= Jean Baptiste Loeillet of Ghent =

Jean Baptiste Loeillet (6 July 1688 – c. 1720), who later styled himself Loeillet de Gant, was a Flemish composer, born in Ghent. He spent the largest part of his life in France in service to the archbishop of Lyon, Paul-François de Neufville de Villeroy. He wrote many works for recorder, including trio sonatas, unaccompanied sonatas for 2 recorders, and solo sonatas. He died in Lyon around 1720.

Jean Baptiste Loeillet was a member of the large and musical Loeillet family, and the son of Pieter Loeillet and his first wife Marte (née Nortier).
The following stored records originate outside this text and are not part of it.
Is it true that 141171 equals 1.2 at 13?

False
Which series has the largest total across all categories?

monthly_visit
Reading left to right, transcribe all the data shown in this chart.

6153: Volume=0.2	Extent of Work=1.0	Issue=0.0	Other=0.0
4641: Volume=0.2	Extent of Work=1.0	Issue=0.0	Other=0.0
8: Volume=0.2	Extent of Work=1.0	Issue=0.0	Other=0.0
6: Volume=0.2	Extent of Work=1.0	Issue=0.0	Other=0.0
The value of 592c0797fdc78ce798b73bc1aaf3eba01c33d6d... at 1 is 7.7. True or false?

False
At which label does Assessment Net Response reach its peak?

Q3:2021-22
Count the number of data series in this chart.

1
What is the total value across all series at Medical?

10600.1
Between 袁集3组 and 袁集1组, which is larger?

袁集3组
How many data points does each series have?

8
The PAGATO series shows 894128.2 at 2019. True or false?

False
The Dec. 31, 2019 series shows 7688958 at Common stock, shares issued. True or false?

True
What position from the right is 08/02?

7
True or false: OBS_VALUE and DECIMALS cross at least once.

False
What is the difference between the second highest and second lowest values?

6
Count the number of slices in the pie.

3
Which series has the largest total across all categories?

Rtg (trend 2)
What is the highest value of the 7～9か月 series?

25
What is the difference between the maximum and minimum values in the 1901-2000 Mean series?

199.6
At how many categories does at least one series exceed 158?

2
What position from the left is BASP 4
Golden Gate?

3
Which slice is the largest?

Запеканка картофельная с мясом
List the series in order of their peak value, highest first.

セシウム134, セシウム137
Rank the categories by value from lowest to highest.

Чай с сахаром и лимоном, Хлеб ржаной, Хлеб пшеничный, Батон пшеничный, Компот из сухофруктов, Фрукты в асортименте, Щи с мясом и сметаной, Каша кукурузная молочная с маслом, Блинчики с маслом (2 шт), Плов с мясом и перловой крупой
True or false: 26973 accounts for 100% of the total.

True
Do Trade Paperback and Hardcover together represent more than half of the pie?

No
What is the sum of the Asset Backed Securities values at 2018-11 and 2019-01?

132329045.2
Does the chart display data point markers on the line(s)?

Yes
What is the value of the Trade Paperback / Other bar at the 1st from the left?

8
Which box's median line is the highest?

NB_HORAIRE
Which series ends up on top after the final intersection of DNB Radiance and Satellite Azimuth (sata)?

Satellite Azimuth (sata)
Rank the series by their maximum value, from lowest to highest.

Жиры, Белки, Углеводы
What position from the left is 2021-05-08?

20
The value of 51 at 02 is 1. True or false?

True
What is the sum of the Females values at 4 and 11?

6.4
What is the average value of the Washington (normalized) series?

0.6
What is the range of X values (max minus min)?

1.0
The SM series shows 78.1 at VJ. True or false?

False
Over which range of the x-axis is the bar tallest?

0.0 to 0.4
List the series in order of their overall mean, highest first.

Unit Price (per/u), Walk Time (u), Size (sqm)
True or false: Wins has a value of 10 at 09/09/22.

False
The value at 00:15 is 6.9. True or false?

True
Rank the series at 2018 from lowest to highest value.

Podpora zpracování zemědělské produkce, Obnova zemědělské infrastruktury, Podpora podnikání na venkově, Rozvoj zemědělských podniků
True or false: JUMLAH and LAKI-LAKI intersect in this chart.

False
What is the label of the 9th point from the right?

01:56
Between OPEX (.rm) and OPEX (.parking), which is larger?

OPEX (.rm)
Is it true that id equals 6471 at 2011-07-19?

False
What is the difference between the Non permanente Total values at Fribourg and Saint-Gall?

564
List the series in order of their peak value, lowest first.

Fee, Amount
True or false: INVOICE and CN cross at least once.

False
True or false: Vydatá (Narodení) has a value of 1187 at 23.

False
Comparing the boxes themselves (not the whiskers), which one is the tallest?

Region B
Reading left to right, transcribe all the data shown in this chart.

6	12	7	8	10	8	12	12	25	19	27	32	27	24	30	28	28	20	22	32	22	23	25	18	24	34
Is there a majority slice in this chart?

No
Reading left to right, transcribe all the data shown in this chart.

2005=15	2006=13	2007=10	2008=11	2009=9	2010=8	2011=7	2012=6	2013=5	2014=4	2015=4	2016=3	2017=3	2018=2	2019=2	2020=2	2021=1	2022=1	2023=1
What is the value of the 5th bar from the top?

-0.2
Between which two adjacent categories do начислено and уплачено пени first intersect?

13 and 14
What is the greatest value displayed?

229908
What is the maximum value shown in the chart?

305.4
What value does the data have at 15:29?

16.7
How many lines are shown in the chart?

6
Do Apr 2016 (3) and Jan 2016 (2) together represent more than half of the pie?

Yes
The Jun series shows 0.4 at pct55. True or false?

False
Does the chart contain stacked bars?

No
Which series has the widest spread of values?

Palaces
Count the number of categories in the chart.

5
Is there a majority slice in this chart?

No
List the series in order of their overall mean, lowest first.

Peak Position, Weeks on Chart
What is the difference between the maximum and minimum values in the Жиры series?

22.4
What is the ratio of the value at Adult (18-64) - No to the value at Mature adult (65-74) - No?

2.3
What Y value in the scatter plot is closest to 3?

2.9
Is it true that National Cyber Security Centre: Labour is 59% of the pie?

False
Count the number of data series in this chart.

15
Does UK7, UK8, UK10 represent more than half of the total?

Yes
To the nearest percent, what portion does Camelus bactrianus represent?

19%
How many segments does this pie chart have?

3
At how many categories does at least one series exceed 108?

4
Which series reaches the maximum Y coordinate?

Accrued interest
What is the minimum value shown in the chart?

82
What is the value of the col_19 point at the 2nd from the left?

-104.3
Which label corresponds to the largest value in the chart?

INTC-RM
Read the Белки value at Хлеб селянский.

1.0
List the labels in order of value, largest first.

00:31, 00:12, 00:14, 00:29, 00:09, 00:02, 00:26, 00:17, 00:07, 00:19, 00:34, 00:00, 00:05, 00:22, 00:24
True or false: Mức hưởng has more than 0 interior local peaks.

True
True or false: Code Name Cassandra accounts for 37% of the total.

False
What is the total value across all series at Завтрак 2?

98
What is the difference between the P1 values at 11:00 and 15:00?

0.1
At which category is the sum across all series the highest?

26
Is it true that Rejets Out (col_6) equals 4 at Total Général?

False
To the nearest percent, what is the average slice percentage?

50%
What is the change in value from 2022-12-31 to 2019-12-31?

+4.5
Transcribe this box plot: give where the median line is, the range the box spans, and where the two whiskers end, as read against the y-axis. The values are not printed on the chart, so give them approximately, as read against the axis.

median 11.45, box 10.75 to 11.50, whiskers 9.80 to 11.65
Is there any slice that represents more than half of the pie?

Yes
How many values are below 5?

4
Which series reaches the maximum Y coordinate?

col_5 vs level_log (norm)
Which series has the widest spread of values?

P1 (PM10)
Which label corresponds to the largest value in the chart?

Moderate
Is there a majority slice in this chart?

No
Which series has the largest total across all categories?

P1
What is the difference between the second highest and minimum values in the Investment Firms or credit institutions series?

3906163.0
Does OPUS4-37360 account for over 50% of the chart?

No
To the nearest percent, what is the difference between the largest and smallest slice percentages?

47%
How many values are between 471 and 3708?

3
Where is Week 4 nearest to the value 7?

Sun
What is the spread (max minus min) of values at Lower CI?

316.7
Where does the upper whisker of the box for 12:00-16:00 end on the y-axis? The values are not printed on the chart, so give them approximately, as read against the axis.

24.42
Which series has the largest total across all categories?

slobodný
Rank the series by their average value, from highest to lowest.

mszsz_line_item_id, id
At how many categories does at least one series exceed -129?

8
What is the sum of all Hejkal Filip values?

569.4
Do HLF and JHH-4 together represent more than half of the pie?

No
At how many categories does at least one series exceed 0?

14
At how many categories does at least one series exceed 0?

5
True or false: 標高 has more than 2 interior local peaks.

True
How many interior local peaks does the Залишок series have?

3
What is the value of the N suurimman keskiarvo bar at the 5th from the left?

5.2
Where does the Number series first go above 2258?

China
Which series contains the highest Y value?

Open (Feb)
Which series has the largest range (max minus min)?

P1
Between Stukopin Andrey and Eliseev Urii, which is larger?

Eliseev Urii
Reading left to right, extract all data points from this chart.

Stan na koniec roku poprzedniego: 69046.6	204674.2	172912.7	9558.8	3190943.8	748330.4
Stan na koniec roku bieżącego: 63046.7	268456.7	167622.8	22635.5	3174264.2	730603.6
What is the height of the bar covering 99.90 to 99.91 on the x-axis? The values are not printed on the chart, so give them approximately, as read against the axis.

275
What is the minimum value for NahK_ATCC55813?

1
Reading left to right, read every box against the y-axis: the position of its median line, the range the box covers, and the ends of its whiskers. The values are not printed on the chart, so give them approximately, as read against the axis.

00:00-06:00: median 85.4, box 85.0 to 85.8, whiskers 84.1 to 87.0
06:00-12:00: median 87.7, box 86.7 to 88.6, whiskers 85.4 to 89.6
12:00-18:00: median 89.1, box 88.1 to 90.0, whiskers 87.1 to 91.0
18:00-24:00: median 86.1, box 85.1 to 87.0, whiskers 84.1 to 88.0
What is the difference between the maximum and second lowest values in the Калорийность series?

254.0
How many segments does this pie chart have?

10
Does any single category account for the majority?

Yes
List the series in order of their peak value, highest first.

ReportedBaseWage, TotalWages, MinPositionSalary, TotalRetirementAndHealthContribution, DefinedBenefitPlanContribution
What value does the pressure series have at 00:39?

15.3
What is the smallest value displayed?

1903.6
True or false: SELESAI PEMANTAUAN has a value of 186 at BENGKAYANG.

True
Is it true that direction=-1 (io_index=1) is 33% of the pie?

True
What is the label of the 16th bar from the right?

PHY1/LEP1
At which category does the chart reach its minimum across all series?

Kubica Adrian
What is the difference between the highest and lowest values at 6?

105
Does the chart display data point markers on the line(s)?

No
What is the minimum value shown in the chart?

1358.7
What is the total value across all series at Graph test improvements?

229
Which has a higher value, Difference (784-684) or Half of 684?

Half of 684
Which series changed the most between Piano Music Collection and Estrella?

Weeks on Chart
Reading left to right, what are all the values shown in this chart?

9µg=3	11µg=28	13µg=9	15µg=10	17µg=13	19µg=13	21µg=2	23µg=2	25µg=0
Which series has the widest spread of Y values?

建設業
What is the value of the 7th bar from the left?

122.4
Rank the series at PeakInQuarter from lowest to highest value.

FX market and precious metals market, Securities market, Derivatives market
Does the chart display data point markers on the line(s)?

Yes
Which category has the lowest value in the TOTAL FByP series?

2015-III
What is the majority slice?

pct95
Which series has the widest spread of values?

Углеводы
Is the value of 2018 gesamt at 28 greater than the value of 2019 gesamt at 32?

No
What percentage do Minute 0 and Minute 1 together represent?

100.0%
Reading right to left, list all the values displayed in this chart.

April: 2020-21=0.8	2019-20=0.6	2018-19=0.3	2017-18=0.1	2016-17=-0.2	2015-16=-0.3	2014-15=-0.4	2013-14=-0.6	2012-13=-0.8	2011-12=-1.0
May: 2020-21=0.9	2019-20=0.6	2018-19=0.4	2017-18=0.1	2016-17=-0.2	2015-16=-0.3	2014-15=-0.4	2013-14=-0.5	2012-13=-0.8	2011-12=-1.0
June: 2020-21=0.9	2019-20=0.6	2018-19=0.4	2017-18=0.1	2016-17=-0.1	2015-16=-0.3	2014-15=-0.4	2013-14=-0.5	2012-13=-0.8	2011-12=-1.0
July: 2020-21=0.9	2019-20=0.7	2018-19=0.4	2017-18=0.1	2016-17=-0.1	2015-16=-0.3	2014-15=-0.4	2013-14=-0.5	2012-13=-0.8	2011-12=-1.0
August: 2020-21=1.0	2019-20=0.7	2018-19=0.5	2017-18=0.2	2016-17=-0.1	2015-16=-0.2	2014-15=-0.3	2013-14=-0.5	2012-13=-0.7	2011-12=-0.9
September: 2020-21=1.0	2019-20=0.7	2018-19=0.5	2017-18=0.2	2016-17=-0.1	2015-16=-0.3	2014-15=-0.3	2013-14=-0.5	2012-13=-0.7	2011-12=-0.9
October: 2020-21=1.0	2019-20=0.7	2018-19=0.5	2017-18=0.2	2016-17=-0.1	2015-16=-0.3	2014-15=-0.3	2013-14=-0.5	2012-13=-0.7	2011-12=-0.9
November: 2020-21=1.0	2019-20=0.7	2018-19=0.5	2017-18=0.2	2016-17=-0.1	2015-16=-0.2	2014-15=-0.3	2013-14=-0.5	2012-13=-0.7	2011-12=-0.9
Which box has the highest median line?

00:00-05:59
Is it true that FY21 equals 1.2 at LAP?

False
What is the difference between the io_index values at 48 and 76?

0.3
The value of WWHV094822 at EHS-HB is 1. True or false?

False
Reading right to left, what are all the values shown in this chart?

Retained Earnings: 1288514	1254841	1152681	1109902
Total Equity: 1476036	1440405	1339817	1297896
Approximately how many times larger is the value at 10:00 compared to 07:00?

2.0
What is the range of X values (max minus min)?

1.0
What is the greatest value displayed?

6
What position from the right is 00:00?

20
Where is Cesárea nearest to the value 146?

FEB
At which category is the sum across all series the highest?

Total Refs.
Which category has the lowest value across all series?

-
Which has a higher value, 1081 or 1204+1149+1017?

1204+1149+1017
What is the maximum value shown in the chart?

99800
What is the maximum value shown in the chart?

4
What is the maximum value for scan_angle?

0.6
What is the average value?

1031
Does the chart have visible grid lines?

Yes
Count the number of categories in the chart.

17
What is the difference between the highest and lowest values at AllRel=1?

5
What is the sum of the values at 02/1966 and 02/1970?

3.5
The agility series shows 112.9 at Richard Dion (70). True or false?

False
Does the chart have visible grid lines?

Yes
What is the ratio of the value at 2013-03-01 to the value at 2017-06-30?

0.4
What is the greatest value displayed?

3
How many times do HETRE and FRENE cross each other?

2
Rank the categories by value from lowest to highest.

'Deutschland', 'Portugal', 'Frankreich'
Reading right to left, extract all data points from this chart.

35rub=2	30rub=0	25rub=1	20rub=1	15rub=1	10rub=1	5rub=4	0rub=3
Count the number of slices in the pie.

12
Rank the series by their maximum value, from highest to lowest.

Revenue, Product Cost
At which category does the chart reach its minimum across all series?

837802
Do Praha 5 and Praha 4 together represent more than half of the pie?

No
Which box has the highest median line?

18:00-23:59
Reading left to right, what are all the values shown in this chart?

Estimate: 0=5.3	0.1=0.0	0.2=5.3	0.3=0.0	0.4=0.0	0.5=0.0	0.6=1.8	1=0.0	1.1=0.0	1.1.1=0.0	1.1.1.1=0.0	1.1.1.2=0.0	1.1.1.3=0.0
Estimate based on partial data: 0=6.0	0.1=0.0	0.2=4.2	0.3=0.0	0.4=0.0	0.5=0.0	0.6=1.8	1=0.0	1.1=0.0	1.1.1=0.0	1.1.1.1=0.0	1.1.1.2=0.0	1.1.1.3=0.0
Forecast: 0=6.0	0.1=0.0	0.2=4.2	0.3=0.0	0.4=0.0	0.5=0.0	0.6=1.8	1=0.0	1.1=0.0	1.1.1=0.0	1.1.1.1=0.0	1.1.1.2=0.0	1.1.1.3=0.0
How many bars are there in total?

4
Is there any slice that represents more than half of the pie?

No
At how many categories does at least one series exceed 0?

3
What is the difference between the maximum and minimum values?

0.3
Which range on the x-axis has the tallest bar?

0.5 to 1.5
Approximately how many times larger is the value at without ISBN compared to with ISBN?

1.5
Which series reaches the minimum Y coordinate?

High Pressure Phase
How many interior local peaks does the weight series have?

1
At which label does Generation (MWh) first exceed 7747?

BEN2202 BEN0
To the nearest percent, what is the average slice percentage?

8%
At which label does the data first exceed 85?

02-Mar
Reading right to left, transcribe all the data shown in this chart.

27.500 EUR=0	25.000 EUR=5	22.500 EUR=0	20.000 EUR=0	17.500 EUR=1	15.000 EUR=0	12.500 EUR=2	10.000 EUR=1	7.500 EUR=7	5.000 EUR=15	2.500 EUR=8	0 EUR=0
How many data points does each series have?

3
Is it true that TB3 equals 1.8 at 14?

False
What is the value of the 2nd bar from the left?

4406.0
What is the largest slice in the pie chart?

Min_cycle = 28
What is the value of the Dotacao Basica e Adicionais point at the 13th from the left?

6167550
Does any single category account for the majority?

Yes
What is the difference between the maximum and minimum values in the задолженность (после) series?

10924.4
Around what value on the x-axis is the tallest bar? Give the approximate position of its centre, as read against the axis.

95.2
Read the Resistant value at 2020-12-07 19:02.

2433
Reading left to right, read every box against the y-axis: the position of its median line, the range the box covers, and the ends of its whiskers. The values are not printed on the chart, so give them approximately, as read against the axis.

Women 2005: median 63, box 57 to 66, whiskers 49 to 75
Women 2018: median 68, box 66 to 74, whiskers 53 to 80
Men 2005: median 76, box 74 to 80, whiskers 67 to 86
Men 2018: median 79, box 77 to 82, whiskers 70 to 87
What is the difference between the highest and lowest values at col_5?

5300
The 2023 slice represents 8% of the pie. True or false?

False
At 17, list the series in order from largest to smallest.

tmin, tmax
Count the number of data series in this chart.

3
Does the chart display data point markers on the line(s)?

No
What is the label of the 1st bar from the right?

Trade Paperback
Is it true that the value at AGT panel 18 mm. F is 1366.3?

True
Loeillet added "de Ghent" to his surname to avoid confusion with his cousin, Jean-Baptiste Loeillet of London (1680–1730), who was a well-known musician and composer in London. The similar names have often caused confusion and mis-attribution of works, such as Alexandre Beón's arrangement of the C minor Piano trio for recorder, oboe, and basso continuo for modern instruments (the Piano Trio in B minor, now reprinted by International) incorrectly attributed to Loeillet de Ghent. Forty-eight sonatas for recorder and continuo were printed in Amsterdam in 1710 and 1717 and, "clearly popular" per musician, composer and historian John W. Duarte, were re-printed in London by Walsh & Hare in 1712 and 1722. Duarte called the sonatas "in the style of Corelli" and placed the composer's work in the baroque period.

==Recordings==
- Loeillet. Sonatas & Trio Sonatas, La Caccia directed by Derker Levine, 2006, MF8007. Contains recordings of sonatas by Jean-Baptiste Loeillet de Gant, Jean-Baptiste Loeillet de Londres and Jacques Loeillet.
- Maurice André, Sonata in E minor Op. 3 No. 12 (5 movements; 12:20); CD with selections by JSBach, Corelli, GFHandel and contemporaries transposed for trumpet (André) with organ (Hedwig Bilgram) (Hayes, Middlesex, England: EMI Classics (Indianapolis, Ind.: manufactured for BMG Direct Marketing)), 1992.